There is often a significant difference between friendships and relationships within a nuclear family, as sexual partnerships and parent-child relationships tend to contain additional bonds and dependencies. But when comparing the extended family with friends, the difference is often largely or entirely arbitrary. I can love a close friend just as I love my own sister, with the only difference being, my sister is related to me to within a few generations, whereas my friend is not.
Friendships are vulnerable to being perceived as disposable because the friends are not recognised as being "family"

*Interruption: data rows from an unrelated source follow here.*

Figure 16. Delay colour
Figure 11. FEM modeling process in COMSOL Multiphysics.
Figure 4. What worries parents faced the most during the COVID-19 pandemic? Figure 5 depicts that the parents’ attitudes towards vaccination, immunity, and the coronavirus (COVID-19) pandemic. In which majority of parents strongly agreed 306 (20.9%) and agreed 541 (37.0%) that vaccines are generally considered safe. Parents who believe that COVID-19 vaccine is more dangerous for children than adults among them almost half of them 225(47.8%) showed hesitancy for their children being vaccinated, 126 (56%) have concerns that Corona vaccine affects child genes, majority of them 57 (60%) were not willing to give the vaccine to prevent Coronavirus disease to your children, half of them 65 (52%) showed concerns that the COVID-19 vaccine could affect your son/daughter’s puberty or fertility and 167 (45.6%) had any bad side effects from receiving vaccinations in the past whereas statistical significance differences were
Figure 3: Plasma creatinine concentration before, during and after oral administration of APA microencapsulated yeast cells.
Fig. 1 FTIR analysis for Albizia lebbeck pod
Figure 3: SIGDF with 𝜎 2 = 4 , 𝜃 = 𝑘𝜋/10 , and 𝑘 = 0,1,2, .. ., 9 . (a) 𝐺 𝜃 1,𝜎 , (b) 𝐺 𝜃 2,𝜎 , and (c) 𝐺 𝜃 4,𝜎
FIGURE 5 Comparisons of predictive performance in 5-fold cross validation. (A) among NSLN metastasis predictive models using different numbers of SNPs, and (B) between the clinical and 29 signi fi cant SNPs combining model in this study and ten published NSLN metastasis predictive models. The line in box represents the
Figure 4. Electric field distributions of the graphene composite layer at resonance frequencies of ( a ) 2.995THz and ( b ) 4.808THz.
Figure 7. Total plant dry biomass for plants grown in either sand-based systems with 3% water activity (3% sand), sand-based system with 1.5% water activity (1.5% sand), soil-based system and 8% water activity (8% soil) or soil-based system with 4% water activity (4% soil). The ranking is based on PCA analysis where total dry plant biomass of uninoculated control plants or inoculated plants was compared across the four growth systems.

Unfortunately, one of the biggest cultural barriers that faces friendships is the perception that relationships between people who are not related to within a few generations are disposable. Even if I love a close friend exactly as I love my own sister, there are various social situations in which others will treat my friendship with far less respect than they will treat my relationship with my sister, purely because she is related to within a few generations whereas the friend is not. This perception can also contribute to difficulties in finding trustworthy people who are not recognised as "family", as even people who appear to be "real" friends can be tempted to think, "You're not in my family, so you're disposable", when complications arise in the friendship.This problem is primarily a legacy of traditional Victorian/1950s family values. I have heard very depressing arguments from people raised on those values, such as, "You don't need friends, all you need is family. A man can't have a close female friend unless she's his girlfriend and can't have a close male friend because then people might think he's gay, but it doesn't matter because your family are your friends." I go into more detail on the reasons why these sort of beliefs persist in Part 2, but it suffices to say for now that these mentalities encourage people to restrict close friendships only to people who are considered to be relatives, thus severely limiting the range of people that they can potentially be close friends.
I think, though, that there is quite a straightforward solution. It will be easier said than done, as it requires a cultural shift in attitudes, but it runs as follows:
Relationships should be respected according to how close and rewarding/positive they are, and how dependent the individuals are upon each other, rather than according to whether or not the individuals concerned are related to within a few generations.